Dealing with Debt as a Millenial
As a young person, just out of school and getting into my first job, dealing with debt is part of my everyday life. I had student loans, and a car loan totalling around $38,000 when I graduated from University. These days, starting out life with this much debt is just the cost of doing business. It’s a necessary prerequisite to any kind of middle class education and (hopefully) existence.
Staying in debt, however, is not a necessary part of middle class existence. In fact, for a millennial staying in debt, or taking the longest possible amount of time to pay off debt, is downright stupid. For me, I want to pay off my debt as soon as possible. I’ve gone a little extreme in the process of trying to pay off my debt quickly. I’ve become a permanent house sitter to save on rent costs, my fiance and I share a single car in an area with no public transportation, and are trying to be as frugal as possible about our upcoming nuptials. I’ve gone to these extremes because I worry that my debt is keeping me away from stable financial footing.
Job Security Is Rare
As a young person just entering the job market, I’m at the bottom of the barrel, employment wise. I was very lucky to secure full time employment immediately after graduation in my field of choice, but that doesn’t mean my job is secure. The economy isn’t what it used to be, times are tough, and if the axe ever came down, another job might not be right around the corner.
Once upon a time, you got a job, and stayed with that employer for your entire life. You might switch companies a few times, but for the most part, job hopping wasn’t really on the table.
Now, I would be shocked if I didn’t experience some form of unemployment in the future. I’m not a doctor, or a lawyer, and neither is my fiance, our job security is far from concrete. I’m trying to avoid unemployment as much as possible, but if that ever happens, I don’t want to have to worry about making payments on almost $40k in debt. Instead, I want to have no debt, and a financial cushion to fall back on. So, I have to pay it off.
Affordable Homes are Rare
Beyond having a financial cushion, I want a home. Buying property these days, especially for some people with a load of debt, is an entirely different ball game than it used to be. Interest rates are low, but home prices are high. I want to buy a decent house, but I don’t want to have to struggle to make ends meet if interest rates go up. To do this, I have to do two things:
- Reduce my other financial obligations: I need to eliminate my $500 in minimum debt payments I make every month.
- Save a monstrous down payment in order to keep my monthly payment reasonable.
Not everyone gets rid of all debt before home ownership, but I’m going to. Having all of this debt and having a mortgage would be way too much debt to carry should anything go wrong in life. I don’t want to have to chose between making a payment on my home, and making a payment on my education. So I’m going to pay it all off, and rent in the mean time.
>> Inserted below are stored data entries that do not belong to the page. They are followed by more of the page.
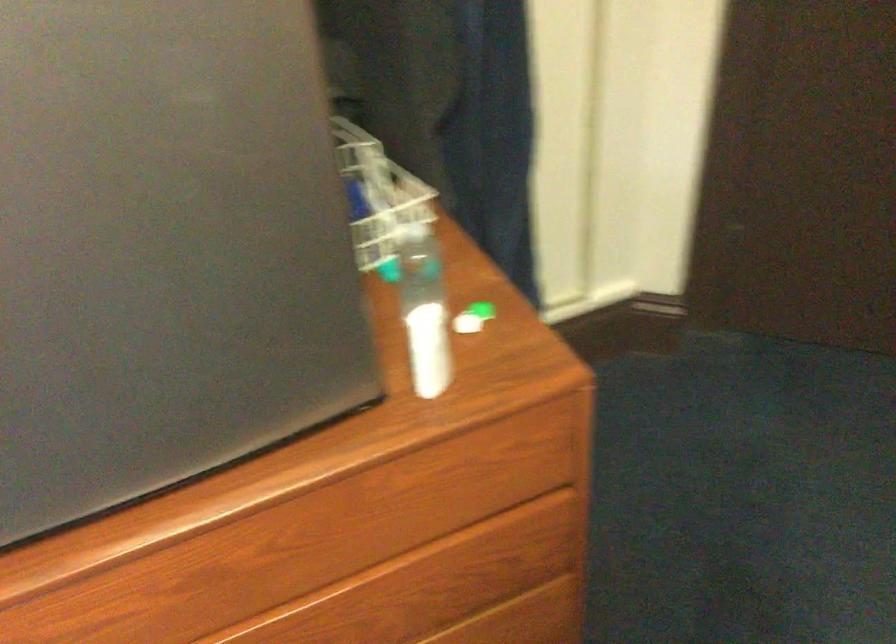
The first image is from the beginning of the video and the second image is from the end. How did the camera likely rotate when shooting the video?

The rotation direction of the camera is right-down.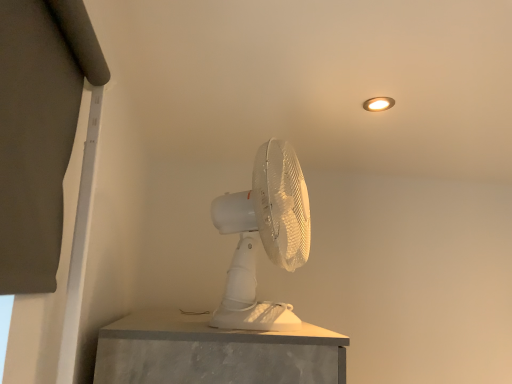
This screenshot has height=384, width=512. Identify the location of vacant region to the left of matte white light fixture at upper right. (x=320, y=100).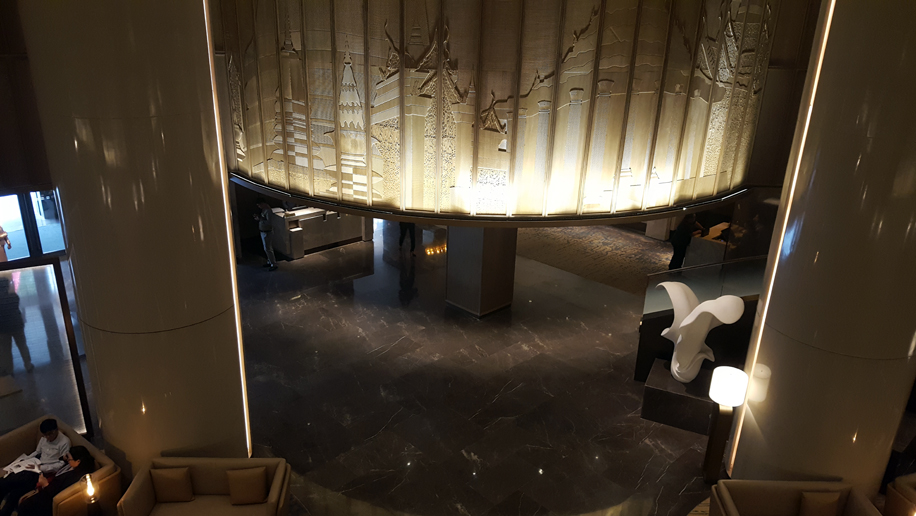
Locate an element on the screen. floor is located at coordinates tap(398, 430).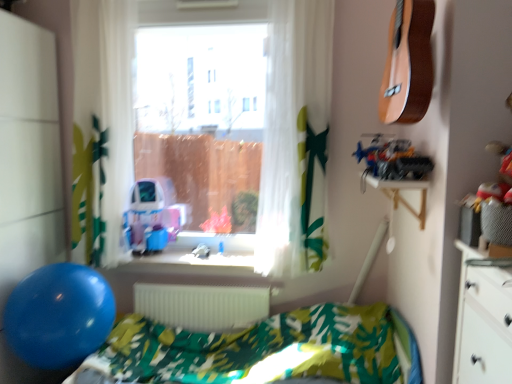
Identify the location of vacant region above white matte radiator at center (from a real-world perspective). This screenshot has width=512, height=384. (215, 283).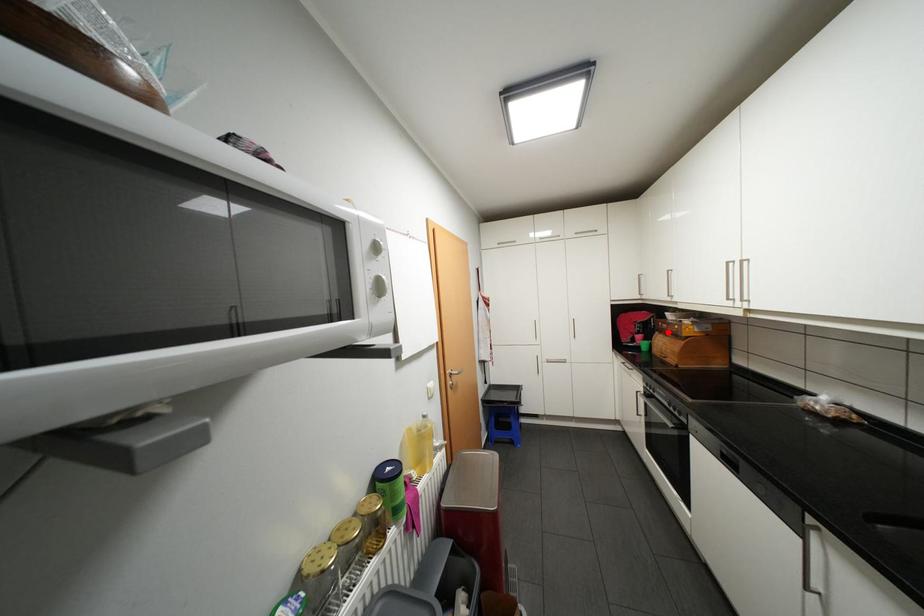
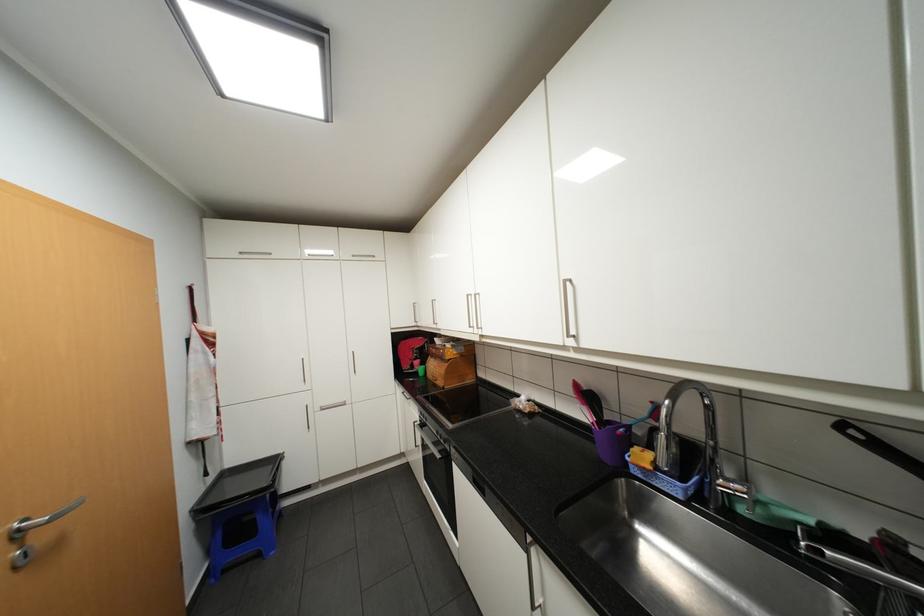
Find the pixel in the second image that matches the highlighted location in the first image.

(440, 355)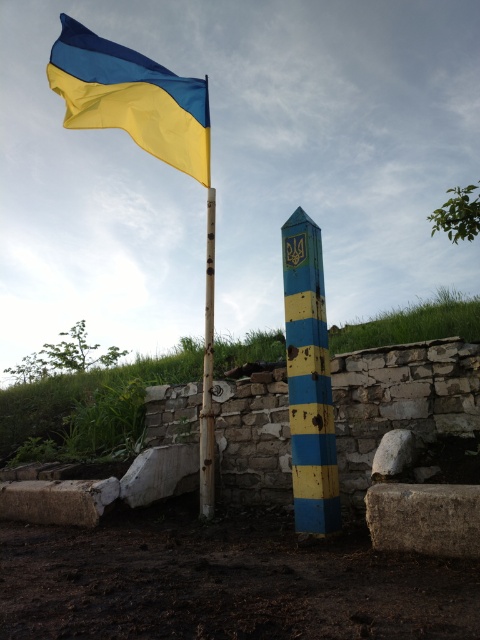
Question: Which point is closer to the camera taking this photo?

Choices:
 (A) (132, 65)
 (B) (201, 448)

Answer: (B)

Question: Which of the following is the closest to the observer?

Choices:
 (A) smooth wood pole at center
 (B) blue/yellow striped pole at center

Answer: (B)

Question: Does yellow-blue fabric flag at upper left have a larger size compared to smooth wood pole at center?

Choices:
 (A) no
 (B) yes

Answer: (B)

Question: Does yellow-blue fabric flag at upper left lie in front of blue/yellow striped pole at center?

Choices:
 (A) no
 (B) yes

Answer: (A)

Question: Estimate the real-world distances between objects in this image. Which object is closer to the yellow-blue fabric flag at upper left?

Choices:
 (A) smooth wood pole at center
 (B) blue/yellow striped pole at center

Answer: (B)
Sufficient Retirement Funding is Rare
Saving for retirement isn’t something that’s on most people’s radar, especially people my age. After all, I’m 23. I’ve got my whole life to save for retirement. Unfortunately, I’m not expecting any kind of additional retirement funding, beyond what I provide for myself. I’m not saving for retirement yet, but once I’m out of debt (probably by the time I’m 24) I’ll start socking away cash into retirement funds.
Retiring with full pensions as some people have, is a thing of the past and an amazing pipe dream for most, including myself. Because of this, I’m planning on using time to my advantage by investing early. In order to do that, but have enough cash left over to you know, live, I’m going to pay all of my debt off.
Debt is the Enemy of Millennial Prosperity
Becoming an adult as a millennial has been a rude awakening for me. I don’t know what I expected, but I didn’t expect adult life to be as much of an uphill battle as it has been. Instead of beginning my life, having a wedding, saving for a house, or (now this is a long way off) thinking about having kids, I have to accomplish a laundry list of prerequisites in order to ensure my own security and prosperity. First I need to dig myself out of a $38,000 hole, build a big barricade around myself to protect from potential catastrophes, accumulate a small fortune in order to become a home owner, and then divert significant portions of my future earnings towards funding my old age.
Once that’s all accomplished, maybe I can get down to living a typical life. Until then, I’m suspended in 20-something purgatory, not quite sure of my place, but knowing where I’d like to end up. I do know one thing though, I’m not going to be able to accomplish any of that with the weight of debt hanging around my neck.
Is finding stable financial footing to be more difficult than you thought? I want to know!